In 1933 Lena Pierce was still a child herself when she gave birth to a baby named Eva May in Utica, New York. In fact, welfare workers thought the 13-year-old incapable of raising her daughter. As a result, Lena was forced to give up her baby. Indeed, a family in Long Island, NY, took baby Eva in and gave her the name Betty Morrell.
Fortunately, Betty enjoyed a happy childhood growing up with her adopted family. But when her adoptive parents died in the 1950s, the 21-year-old began to feel curious about the woman who had given birth to her.
Previoiusl, Betty’s adopted mother had told her that her birth mother had passed away long ago. But having now lost her adoptive parents, Betty longed to track down any brothers, sisters or other blood relatives who might still be alive.
So, by the time she was in her 30s, Betty had started to look for clues. In fact, an aunt had accidentally let slip that Betty’s birth name was Eva and that she was born in Utica, so Betty began to pull at the thread.
First, she wrote to the various hospitals in the area, making enquiries into their records. Finally, she hit the jackpot. One hospital confirmed the arrival of a baby named Eva May on Betty’s birthday, February 11, 1933.
Over the years, Betty began to piece together what little information she could gather about her family. But because her adoption records were sealed, she could only obtain certain information about her birth parents.
But in a letter she received from a social worker in 1983, Betty discovered that her mother Lena had been from a troubled home. She also learned that her grandmother had falsified documents so that a pregnant Lena could marry Betty’s father.
She further found out that her father had abandoned Lena before Betty was born and eventually ended up in jail. Plus, after a stint in hospital, Lena was sent to a training school, and Betty was placed in foster care.

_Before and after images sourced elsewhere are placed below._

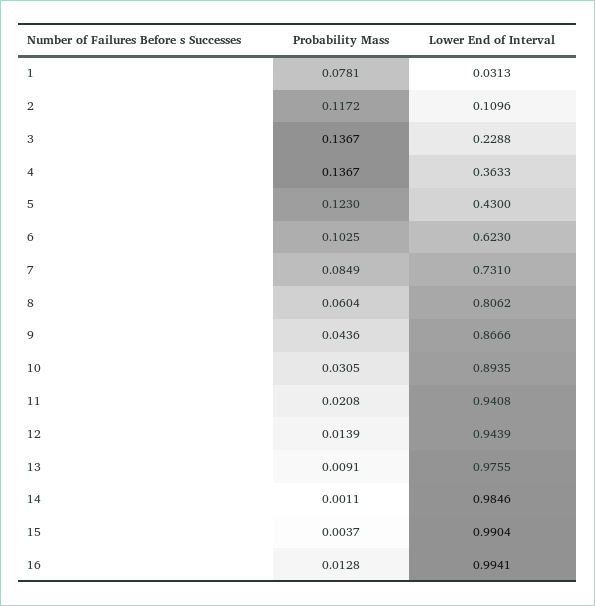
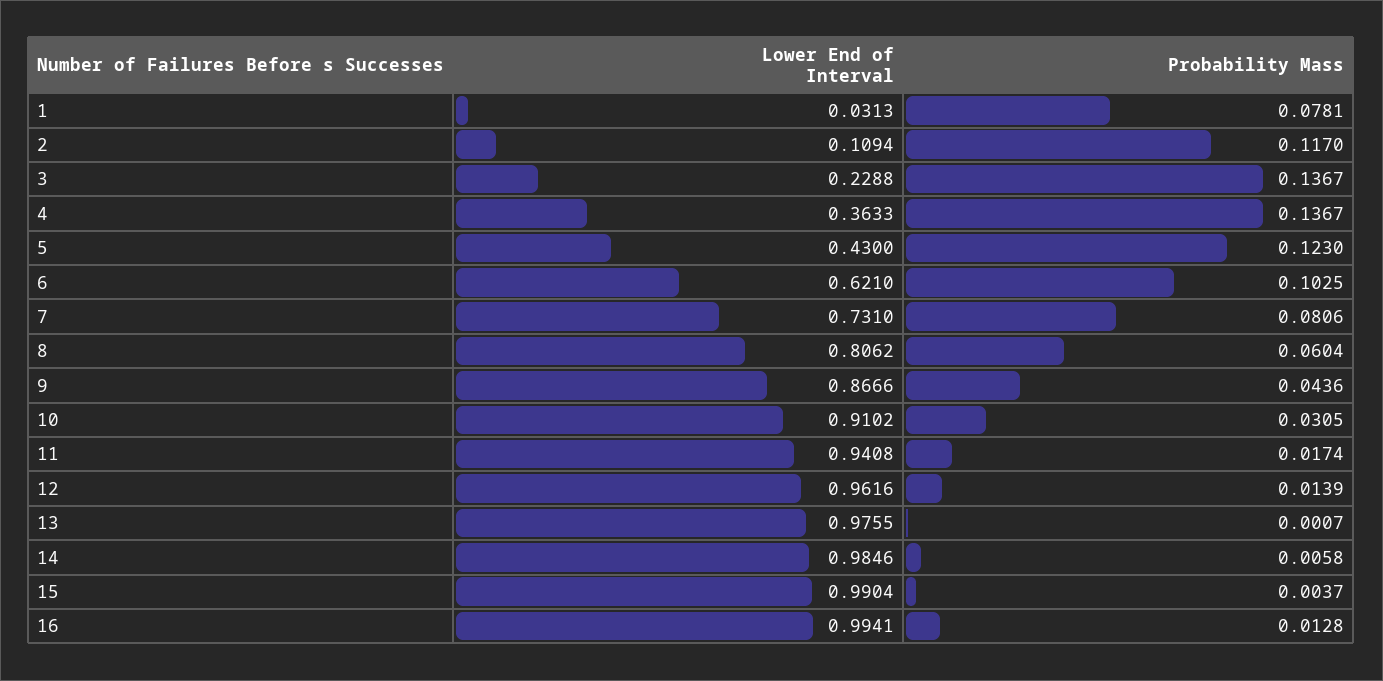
  {
    "Probability Mass": {
      "1": 0.0781,
-     "2": 0.1172,
+     "2": 0.117,
      "3": 0.1367,
      "4": 0.1367,
      "5": 0.123,
      "6": 0.1025,
-     "7": 0.0849,
+     "7": 0.0806,
      "8": 0.0604,
      "9": 0.0436,
      "10": 0.0305,
-     "11": 0.0208,
+     "11": 0.0174,
      "12": 0.0139,
-     "13": 0.0091,
+     "13": 0.0007,
-     "14": 0.0011,
+     "14": 0.0058,
      "15": 0.0037,
      "16": 0.0128
    },
    "Lower End of Interval": {
      "1": 0.0313,
-     "2": 0.1096,
+     "2": 0.1094,
      "3": 0.2288,
      "4": 0.3633,
      "5": 0.43,
-     "6": 0.623,
+     "6": 0.621,
      "7": 0.731,
      "8": 0.8062,
      "9": 0.8666,
-     "10": 0.8935,
+     "10": 0.9102,
      "11": 0.9408,
-     "12": 0.9439,
+     "12": 0.9616,
      "13": 0.9755,
      "14": 0.9846,
      "15": 0.9904,
      "16": 0.9941
    }
  }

But there the trail ran cold. Because of New York State laws, the social worker could not give Betty any information that would allow her to track down her birth family.

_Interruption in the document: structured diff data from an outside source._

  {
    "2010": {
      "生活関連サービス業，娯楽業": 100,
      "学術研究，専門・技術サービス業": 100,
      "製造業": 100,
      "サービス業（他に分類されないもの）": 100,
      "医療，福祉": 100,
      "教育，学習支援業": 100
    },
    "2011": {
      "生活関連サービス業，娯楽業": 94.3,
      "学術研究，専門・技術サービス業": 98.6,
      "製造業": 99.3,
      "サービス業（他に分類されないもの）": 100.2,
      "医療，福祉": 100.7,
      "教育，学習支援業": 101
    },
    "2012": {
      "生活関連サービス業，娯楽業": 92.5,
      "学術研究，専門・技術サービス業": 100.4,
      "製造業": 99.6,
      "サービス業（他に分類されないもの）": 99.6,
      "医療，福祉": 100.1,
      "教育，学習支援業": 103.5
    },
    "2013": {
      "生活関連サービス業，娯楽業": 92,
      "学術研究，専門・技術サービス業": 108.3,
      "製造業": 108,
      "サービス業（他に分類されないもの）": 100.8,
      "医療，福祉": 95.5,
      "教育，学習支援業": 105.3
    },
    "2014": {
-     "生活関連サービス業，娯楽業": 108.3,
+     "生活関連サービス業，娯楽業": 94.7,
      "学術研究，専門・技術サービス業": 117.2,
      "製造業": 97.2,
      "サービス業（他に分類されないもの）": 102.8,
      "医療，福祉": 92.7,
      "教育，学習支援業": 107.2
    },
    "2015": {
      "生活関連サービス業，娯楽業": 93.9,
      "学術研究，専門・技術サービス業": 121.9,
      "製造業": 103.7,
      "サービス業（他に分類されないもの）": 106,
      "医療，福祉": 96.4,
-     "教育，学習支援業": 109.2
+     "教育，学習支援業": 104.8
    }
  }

So Betty settled in Long Island and raised a family of her own, later retiring to Florida. But she never gave up on her quest to discover the truth about where she came from. In fact, 20 years ago, her grand-daughter Kimberly Miccio decided to help – and that’s when things began to get really interesting.
Just 12 years old when she began using the internet to try and uncover information, Kimberly was 32 when her endeavors finally paid off. Using a family history website, she made contact with a distant relative of Betty’s – and she certainly had a surprise in store.
In fact, the relative was able to put Kimberly in touch with Millie Hawk, Betty’s half sister. But that wasn’t all. Kimberly also discovered that, unexpectedly, Betty’s mother Lena Pierce was actually still alive – residing in an assisted living home at the age of 96.
“I rushed to my mother’s house to tell her,” Hawk said in an interview with the Associated Press. “She just sat down in a chair and cried. She said, ‘My Eva May, they found her?’ It was just so emotional.”
Nervously, Betty picked up the phone and made the call she’d thought about since she was a child. Her sister Millie answered, and the pair discovered an instant bond. And when her mother finally came on the phone, the connection was just as strong.
The family arranged a meeting, and Betty and Kimberly flew to Binghamton, NY. When they arrived at the airport, Lena was waiting to meet the daughter she hadn’t seen in 82 years.
The scene was emotional. “The minute I saw her come through the security door, I just got goosebumps,” recalled Hawk. “Mother reached for her; Betty said ‘Mom.’ They hugged and cried.”
Lena revealed that she too had been searching for Betty for all these years; she had never stopped thinking about the daughter she had never wanted to give up. Now, Betty and her family are making up for lost time. She talks to her sister Millie almost every day, and she speaks with her mother regularly on the telephone.
Despite all of the hardships, Betty’s story is ultimately an inspiring one. Her message to others wanting to track down their own families is clear: never give up.